*** Opening READING TEXT ***

That being said, I'm very anxious. I've never had major surgery and the only time I've been under general anesthesia was when I had my wisdom teeth removed. I had my pre-op appointments and hospital registration this past Tuesday. They asked if I had a last will and testament or a power of attorney. They asked if I want to be resuscitated and what next of kin would be authorized to make decisions about my life, death or health in the event I am not able to do so. I know these are standard questions, but it just hit me how real and how serious this is. I'm a little scared.

I'm also nervous for more emotional reasons. I feel as if I'll be having an amputation. These girls have been part of me for so long and although they've been a burden, they are still part of me. I asked my boyfriend the other day if he thinks I'll be disproportionate and he said yes!!! I know he's just being honest, but it really concerned me that maybe he wont think I'm sexy or that maybe I'll look really funny. Currently I am an hourglass and I'm afraid I'm going to be a pear. My butt is another thing that doesn't change no matter how much I exercise. Baby got back! They don't do "butt reductions" and liposuction is not an option. I'm also worried that they'll heal funny or be uneven or that the headlights will point in opposite directions (which is better than pointing down, I suppose). I'm worried that they'll take too much and leave me completely flat or take too little and it wont make a difference in the pain and will have been a waste of time and money.

I know the anxiety is normal. I just keep reminding myself that everyone I know who has had this surgery over the past 20 years has said their only regret is that they didn't get it done sooner. These are women of all different height/weight/proportions and body types. One gal who had hers done about 12 years ago said they turned out mangled. The surgeon did a horrible job and she didn't heal right. Even she said she'd do it all over again! When I think rationally, I know I wont regret it. The downside is that the surgery is painful and recovery will be kind of hard. I'll have drainage tubes in for 4 or 5 days and wont be able to sleep on my side for 2+ weeks or my stomach for 6 weeks. I wont be able to do any exercise for 6 weeks. On the bright side, a breast lift is part of the procedure so my ever-increasingly saggy girls will be perky once again! I get two weeks off work and I'm not allowed to do so much as lift a gallon of milk. They said no cooking, house cleaning, driving (sad), work of ANY sort for two weeks. I'll be forced to relax. Finally.

*** Closing READING TEXT ***

**WORK ORDER:**
Can you resume the post about the writer's upcoming breast surgery, picking up right after its final sentence?

*** Opening EXTRACTED DATA ***

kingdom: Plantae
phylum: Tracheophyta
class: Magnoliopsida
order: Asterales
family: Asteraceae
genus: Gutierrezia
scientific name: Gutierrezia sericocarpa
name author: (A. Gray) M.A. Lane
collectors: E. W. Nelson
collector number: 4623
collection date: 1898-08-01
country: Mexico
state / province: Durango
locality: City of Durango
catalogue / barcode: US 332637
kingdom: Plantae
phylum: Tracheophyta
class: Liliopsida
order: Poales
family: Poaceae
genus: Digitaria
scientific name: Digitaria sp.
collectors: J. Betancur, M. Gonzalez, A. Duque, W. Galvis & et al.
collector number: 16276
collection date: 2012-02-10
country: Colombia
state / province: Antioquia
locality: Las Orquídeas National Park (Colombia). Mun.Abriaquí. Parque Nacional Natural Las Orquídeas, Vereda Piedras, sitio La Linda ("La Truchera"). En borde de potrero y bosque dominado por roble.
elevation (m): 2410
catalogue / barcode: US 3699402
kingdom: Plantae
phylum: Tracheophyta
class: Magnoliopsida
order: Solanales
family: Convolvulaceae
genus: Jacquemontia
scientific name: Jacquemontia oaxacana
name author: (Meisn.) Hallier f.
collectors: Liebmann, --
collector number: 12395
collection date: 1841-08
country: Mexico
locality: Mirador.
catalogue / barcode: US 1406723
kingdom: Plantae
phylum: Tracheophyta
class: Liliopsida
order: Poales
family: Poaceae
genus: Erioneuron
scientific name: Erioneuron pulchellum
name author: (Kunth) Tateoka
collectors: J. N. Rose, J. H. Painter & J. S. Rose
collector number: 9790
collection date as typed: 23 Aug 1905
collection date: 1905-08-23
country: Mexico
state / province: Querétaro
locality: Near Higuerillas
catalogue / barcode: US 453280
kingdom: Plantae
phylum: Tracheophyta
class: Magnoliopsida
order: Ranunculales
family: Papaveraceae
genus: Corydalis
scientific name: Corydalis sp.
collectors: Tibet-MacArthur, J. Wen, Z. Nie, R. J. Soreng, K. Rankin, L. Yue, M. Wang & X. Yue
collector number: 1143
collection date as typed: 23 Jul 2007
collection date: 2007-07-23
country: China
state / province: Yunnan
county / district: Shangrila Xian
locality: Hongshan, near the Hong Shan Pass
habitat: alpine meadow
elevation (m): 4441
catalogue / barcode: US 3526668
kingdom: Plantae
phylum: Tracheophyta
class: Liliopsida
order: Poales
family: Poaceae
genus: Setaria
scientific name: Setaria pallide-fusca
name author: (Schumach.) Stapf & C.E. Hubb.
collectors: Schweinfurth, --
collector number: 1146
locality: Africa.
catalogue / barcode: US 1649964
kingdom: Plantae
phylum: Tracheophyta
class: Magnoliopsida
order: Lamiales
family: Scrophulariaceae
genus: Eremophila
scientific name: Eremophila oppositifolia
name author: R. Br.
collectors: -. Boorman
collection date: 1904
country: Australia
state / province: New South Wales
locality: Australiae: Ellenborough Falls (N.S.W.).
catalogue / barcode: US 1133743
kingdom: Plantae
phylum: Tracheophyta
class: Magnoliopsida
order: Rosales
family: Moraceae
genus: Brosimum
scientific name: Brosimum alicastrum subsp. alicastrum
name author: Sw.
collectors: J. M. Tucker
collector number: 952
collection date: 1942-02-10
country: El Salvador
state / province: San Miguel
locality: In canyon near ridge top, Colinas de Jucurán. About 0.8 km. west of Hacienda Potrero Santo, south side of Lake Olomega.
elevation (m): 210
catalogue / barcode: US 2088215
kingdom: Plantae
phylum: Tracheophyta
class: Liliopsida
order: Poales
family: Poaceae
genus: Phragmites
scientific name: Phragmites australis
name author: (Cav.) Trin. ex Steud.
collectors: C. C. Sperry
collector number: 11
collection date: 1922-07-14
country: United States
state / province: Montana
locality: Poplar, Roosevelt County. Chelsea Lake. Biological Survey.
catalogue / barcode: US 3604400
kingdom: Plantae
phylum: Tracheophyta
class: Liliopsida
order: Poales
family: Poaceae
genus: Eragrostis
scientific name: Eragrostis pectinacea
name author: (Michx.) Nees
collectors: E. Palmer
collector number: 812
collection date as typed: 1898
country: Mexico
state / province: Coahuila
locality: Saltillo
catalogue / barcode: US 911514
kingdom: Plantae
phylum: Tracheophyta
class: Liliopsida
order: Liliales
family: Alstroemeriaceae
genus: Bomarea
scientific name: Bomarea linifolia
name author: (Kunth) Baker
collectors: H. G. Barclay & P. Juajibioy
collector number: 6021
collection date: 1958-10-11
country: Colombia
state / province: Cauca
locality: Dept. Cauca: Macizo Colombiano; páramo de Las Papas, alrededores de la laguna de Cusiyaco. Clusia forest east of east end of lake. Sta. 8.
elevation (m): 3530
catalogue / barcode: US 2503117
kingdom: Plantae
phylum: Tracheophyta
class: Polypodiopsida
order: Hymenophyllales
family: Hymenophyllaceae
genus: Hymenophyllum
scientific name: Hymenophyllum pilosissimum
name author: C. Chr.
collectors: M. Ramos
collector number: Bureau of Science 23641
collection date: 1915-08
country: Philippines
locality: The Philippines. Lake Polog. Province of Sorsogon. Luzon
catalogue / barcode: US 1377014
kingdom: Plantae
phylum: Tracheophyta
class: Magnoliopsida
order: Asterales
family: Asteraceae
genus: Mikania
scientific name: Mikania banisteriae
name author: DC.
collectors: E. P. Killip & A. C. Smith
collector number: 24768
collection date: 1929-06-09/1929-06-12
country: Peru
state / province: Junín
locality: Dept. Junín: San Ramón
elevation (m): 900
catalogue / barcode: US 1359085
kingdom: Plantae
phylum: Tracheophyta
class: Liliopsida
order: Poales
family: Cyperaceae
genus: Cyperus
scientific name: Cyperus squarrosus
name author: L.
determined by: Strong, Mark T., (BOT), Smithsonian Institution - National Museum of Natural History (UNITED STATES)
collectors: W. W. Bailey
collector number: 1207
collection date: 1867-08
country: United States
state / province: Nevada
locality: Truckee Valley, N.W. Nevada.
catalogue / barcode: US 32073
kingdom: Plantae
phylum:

*** Closing EXTRACTED DATA ***

**TASK ANSWER:**
I just have to keep my eyes on the goal and all the reasons I really want to have the surgery. Back and neck pain will decrease considerably. Exercising will be easier. My golf swing will improve. Men (and some women) will realize that I actually have eyes and a face when they are talking to me. No more black eyes from running or horseback riding. No more downward facing dog boobs. No more $80 bras. I'll be able to shop at Victoria's Secret. I'll be able to find sports bras at every day locations and prices. I'll be able to wear those camisoles with build in bras without feeling like my boobs are being cut in half or spilling out the top. I'll be able to wear button-up shirts. I wont look pregnant in sweatshirts or have to buy larger sizes to fit over the boobs. And did I mention that my back and neck pain will decrease considerably?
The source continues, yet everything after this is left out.